Em moldes de leitura, e não necessariamente literários, o engenheiro lê regularmente a revista do instituto de engenharia da cidade em que vive, além de livros de Alan Kardec. Nas horas vagas, o maestro lê quadrinhos e biografias de expoentes da música brasileira nos anos 30, tais como Paraguaçu, Canhoto, Tinhorão, etc.
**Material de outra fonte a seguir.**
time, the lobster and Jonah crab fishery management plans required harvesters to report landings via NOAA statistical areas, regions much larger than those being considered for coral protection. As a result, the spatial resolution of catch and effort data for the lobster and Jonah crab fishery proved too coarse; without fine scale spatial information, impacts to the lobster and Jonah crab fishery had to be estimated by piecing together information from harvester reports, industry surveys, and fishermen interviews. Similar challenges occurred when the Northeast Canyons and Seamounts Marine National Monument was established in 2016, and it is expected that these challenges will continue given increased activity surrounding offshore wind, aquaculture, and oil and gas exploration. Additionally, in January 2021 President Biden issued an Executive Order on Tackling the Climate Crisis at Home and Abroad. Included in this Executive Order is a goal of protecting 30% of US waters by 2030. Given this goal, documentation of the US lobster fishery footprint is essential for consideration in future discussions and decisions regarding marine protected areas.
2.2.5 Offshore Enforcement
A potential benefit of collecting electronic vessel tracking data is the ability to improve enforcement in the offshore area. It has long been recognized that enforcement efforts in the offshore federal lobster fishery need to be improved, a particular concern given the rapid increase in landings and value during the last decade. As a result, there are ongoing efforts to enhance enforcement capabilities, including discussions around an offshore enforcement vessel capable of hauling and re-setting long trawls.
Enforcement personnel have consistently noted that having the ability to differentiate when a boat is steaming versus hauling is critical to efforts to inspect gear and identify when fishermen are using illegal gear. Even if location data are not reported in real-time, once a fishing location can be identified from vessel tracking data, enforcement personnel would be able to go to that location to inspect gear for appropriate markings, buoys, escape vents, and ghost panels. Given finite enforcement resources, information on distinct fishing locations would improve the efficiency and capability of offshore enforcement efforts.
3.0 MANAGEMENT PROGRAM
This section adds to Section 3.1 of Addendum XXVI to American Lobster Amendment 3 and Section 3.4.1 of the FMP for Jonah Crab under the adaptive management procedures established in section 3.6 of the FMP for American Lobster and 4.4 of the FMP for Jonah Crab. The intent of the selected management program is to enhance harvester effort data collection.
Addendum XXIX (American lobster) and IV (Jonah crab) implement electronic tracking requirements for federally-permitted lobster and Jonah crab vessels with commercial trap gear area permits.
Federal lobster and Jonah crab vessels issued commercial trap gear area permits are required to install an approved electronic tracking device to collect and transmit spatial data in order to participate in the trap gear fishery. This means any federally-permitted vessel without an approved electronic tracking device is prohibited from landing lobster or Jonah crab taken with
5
O mecânico detesta leitura, exceto os manuais de carros importados e as maravilhas automatizadas. “Seu” Jorge não sabe ler.

O engenheiro é católico não praticante, o músico é ateu, o mecânico há pouco se converteu, e de cada 5 palavras do fruteiro, 3 estão ligadas à figuras religiosas, ora do candomblé, ora do catolicismo. Todos são casados. O engenheiro e o mecânico torcem para o Palmeiras. O músico  torce para o XV de Piracicaba, sua terra natal. O fruteiro mal sabe que torcerá para o Flamengo até nas próximas encarnações, tamanho é o seu fervor pelo rubro negro carioca. Democracia aparenta ser uma concepção razoável para cada um deles. E de cada um deles foi extraído o elementar, que se supõe proprietário dos pontos de intersecção entre os seres, pelo menos de sexo masculino e nascidos no mesmo país.

Poderia, apenas por divertimento, continuar a lista acima até perdê-la de vista. Meu ceticismo tem buracos como um queijo suíço. Boa parte desses buracos são preenchidos por coisas que não vejo, mas que acredito. A existência de um laço de união dos incalculáveis mundos é uma delas. A outra é mais visível, sem, portanto, a necessidade do cinismo: só se sai da própria cápsula para adentrar nos escopos mercantil/fisiológico/emotivo, para achar alguma moeda de troca,  de acordo com a necessidade do momento.

Algo, porém, deve ligar todos os mundos, além do oxigênio, por exemplo, ou do planeta em que se vive. Exemplos crassos, ou ralos.

“Estou persuadido que virá um dia em que o fisiologista, o poeta e o filósofo falarão a mesma língua e se entenderão” Claude Bernard.

Me inclino a essas palavras, embora não vislumbre esse dia.

Mas existe o momento em que o um mundo sai de si e encontra outro, sem maiores aspirações ou interesses, escusos ou válidos, mas antes pela necessidade imperativa da união. O Eterno Masculino e o Eterno Feminino sempre estarão com a batuta no mundo em que vivemos. Que necessariamente não necessita de uma bula. Mas imperativamente implora pelas premissas expostas por Marina Lima:

“Você me abre seus braços, e a gente faz um país”.

Seja qual for o mundo em que você vive, amor assim mal não faria.
Muito pelo contrário. Pois aventa-se nesse artigo que o amor que intersecciona é o amor que completa. Porque o nosso mundo deve ser completo, por mais diferenças que possam existir, entre um mundo e outro. Diversos, de muitas origens e tendências, os mundos precisam interagir na vastidão de suas medidas. Vastas, como o amor que a gente sente.